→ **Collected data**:
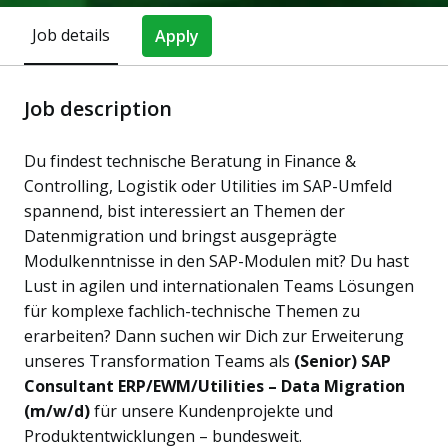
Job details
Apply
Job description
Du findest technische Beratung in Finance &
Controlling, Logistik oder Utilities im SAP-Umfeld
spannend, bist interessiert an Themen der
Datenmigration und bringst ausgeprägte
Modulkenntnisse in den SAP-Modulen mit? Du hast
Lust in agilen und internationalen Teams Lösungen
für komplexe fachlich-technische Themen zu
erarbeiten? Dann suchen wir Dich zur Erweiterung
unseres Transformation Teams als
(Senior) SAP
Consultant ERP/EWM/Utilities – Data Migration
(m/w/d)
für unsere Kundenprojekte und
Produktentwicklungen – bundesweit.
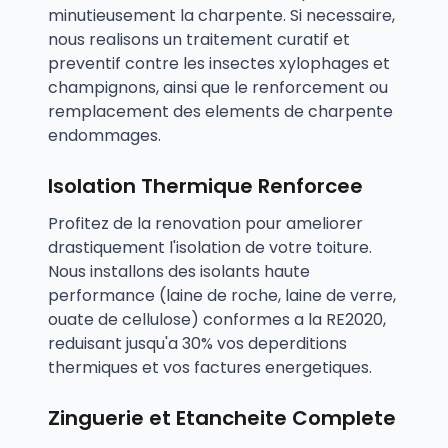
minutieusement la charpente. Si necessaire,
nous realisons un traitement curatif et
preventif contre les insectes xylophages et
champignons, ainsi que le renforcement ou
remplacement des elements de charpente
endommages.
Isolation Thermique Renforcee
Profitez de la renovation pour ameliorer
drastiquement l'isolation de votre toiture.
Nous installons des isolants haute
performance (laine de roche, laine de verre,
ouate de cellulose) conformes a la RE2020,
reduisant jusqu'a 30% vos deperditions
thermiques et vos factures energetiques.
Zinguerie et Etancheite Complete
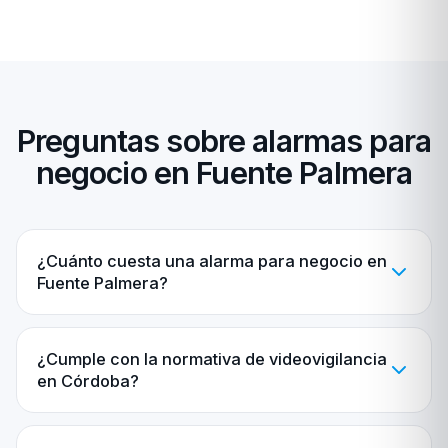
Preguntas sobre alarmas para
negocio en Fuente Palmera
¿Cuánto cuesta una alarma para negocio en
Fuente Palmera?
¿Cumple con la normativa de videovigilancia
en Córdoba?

→ **Work instruction**:
Pictures stay out; every other part of the records above is to be printed exactly.

→ **Solution to this exercise**:
Job details
Apply
Job description
Du findest technische Beratung in Finance &
Controlling, Logistik oder Utilities im SAP-Umfeld
spannend, bist interessiert an Themen der
Datenmigration und bringst ausgeprägte
Modulkenntnisse in den SAP-Modulen mit? Du hast
Lust in agilen und internationalen Teams Lösungen
für komplexe fachlich-technische Themen zu
erarbeiten? Dann suchen wir Dich zur Erweiterung
unseres Transformation Teams als
(Senior) SAP
Consultant ERP/EWM/Utilities – Data Migration
(m/w/d)
für unsere Kundenprojekte und
Produktentwicklungen – bundesweit.
minutieusement la charpente. Si necessaire,
nous realisons un traitement curatif et
preventif contre les insectes xylophages et
champignons, ainsi que le renforcement ou
remplacement des elements de charpente
endommages.
Isolation Thermique Renforcee
Profitez de la renovation pour ameliorer
drastiquement l'isolation de votre toiture.
Nous installons des isolants haute
performance (laine de roche, laine de verre,
ouate de cellulose) conformes a la RE2020,
reduisant jusqu'a 30% vos deperditions
thermiques et vos factures energetiques.
Zinguerie et Etancheite Complete
Preguntas sobre alarmas para
negocio en Fuente Palmera
¿Cuánto cuesta una alarma para negocio en
Fuente Palmera?
¿Cumple con la normativa de videovigilancia
en Córdoba?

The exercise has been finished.